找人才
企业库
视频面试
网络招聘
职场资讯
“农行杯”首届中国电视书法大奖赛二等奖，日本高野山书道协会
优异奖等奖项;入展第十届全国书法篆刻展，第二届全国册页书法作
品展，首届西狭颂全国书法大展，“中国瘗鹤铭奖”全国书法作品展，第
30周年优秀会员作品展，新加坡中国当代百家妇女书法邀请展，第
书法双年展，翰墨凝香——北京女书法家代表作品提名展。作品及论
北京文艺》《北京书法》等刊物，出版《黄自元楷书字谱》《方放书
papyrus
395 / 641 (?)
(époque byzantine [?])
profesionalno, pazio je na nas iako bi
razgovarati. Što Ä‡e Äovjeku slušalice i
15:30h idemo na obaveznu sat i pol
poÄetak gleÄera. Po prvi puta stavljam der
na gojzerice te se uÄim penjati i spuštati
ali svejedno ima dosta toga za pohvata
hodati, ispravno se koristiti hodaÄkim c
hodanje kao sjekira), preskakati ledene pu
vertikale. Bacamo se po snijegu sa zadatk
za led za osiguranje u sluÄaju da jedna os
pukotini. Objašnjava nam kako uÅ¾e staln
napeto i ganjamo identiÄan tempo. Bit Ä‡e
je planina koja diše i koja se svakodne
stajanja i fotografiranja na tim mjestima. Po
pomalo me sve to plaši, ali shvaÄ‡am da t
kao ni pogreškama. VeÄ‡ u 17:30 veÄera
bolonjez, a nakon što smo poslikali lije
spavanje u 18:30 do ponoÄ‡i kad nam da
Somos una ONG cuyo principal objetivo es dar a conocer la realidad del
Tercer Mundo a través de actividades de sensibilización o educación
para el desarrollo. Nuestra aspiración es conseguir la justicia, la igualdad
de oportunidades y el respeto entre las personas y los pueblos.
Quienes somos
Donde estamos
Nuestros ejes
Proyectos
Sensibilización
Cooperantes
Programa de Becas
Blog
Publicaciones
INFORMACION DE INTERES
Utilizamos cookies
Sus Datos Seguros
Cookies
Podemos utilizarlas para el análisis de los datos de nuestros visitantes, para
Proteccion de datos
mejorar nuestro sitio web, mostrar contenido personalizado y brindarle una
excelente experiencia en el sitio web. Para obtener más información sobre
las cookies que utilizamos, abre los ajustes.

☆ ☆ ☆ ☆

=== Task to complete ===
Above are some records. Print them all exactly.

=== Response for this exercise ===
找人才
企业库
视频面试
网络招聘
职场资讯
“农行杯”首届中国电视书法大奖赛二等奖，日本高野山书道协会
优异奖等奖项;入展第十届全国书法篆刻展，第二届全国册页书法作
品展，首届西狭颂全国书法大展，“中国瘗鹤铭奖”全国书法作品展，第
30周年优秀会员作品展，新加坡中国当代百家妇女书法邀请展，第
书法双年展，翰墨凝香——北京女书法家代表作品提名展。作品及论
北京文艺》《北京书法》等刊物，出版《黄自元楷书字谱》《方放书
papyrus
395 / 641 (?)
(époque byzantine [?])
profesionalno, pazio je na nas iako bi
razgovarati. Što Ä‡e Äovjeku slušalice i
15:30h idemo na obaveznu sat i pol
poÄetak gleÄera. Po prvi puta stavljam der
na gojzerice te se uÄim penjati i spuštati
ali svejedno ima dosta toga za pohvata
hodati, ispravno se koristiti hodaÄkim c
hodanje kao sjekira), preskakati ledene pu
vertikale. Bacamo se po snijegu sa zadatk
za led za osiguranje u sluÄaju da jedna os
pukotini. Objašnjava nam kako uÅ¾e staln
napeto i ganjamo identiÄan tempo. Bit Ä‡e
je planina koja diše i koja se svakodne
stajanja i fotografiranja na tim mjestima. Po
pomalo me sve to plaši, ali shvaÄ‡am da t
kao ni pogreškama. VeÄ‡ u 17:30 veÄera
bolonjez, a nakon što smo poslikali lije
spavanje u 18:30 do ponoÄ‡i kad nam da
Somos una ONG cuyo principal objetivo es dar a conocer la realidad del
Tercer Mundo a través de actividades de sensibilización o educación
para el desarrollo. Nuestra aspiración es conseguir la justicia, la igualdad
de oportunidades y el respeto entre las personas y los pueblos.
Quienes somos
Donde estamos
Nuestros ejes
Proyectos
Sensibilización
Cooperantes
Programa de Becas
Blog
Publicaciones
INFORMACION DE INTERES
Utilizamos cookies
Sus Datos Seguros
Cookies
Podemos utilizarlas para el análisis de los datos de nuestros visitantes, para
Proteccion de datos
mejorar nuestro sitio web, mostrar contenido personalizado y brindarle una
excelente experiencia en el sitio web. Para obtener más información sobre
las cookies que utilizamos, abre los ajustes.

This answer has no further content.